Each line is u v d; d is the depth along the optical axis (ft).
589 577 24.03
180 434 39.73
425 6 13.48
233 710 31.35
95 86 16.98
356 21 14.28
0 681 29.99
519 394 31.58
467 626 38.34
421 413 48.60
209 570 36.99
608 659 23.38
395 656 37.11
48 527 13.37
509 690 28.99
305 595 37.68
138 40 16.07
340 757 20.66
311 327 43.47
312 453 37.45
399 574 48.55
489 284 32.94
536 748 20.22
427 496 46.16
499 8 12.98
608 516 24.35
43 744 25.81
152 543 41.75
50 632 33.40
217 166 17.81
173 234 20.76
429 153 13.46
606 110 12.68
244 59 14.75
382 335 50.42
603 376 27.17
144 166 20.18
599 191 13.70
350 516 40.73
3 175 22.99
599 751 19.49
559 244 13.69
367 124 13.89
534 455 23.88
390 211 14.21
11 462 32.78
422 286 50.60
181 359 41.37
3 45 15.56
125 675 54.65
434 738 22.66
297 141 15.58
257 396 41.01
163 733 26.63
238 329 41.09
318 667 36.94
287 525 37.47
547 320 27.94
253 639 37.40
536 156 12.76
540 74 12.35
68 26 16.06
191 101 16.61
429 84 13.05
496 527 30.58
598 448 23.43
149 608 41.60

▶ [Task]
What you return should match the listing above exactly.

▶ [Solution]
Each line is u v d; d is the depth along the optical axis (ft).
589 577 24.03
180 434 39.73
425 6 13.48
233 710 31.35
95 86 16.98
356 21 14.28
0 681 29.99
519 394 31.58
467 626 38.34
421 413 48.60
209 570 36.99
608 659 23.38
395 656 37.11
48 527 13.37
509 690 28.99
305 595 37.68
138 40 16.07
340 757 20.66
311 327 43.47
312 453 37.45
399 574 48.55
489 284 32.94
536 748 20.22
427 496 46.16
499 8 12.98
608 516 24.35
43 744 25.81
152 543 41.75
50 632 33.40
217 166 17.81
173 234 20.76
429 153 13.46
606 110 12.68
244 59 14.75
382 335 50.42
603 376 27.17
144 166 20.18
599 191 13.70
350 516 40.73
3 175 22.99
599 751 19.49
559 244 13.69
367 124 13.89
534 455 23.88
390 211 14.21
11 462 32.78
422 286 50.60
181 359 41.37
3 45 15.56
125 675 54.65
434 738 22.66
297 141 15.58
257 396 41.01
163 733 26.63
238 329 41.09
318 667 36.94
287 525 37.47
547 320 27.94
253 639 37.40
536 156 12.76
540 74 12.35
68 26 16.06
191 101 16.61
429 84 13.05
496 527 30.58
598 448 23.43
149 608 41.60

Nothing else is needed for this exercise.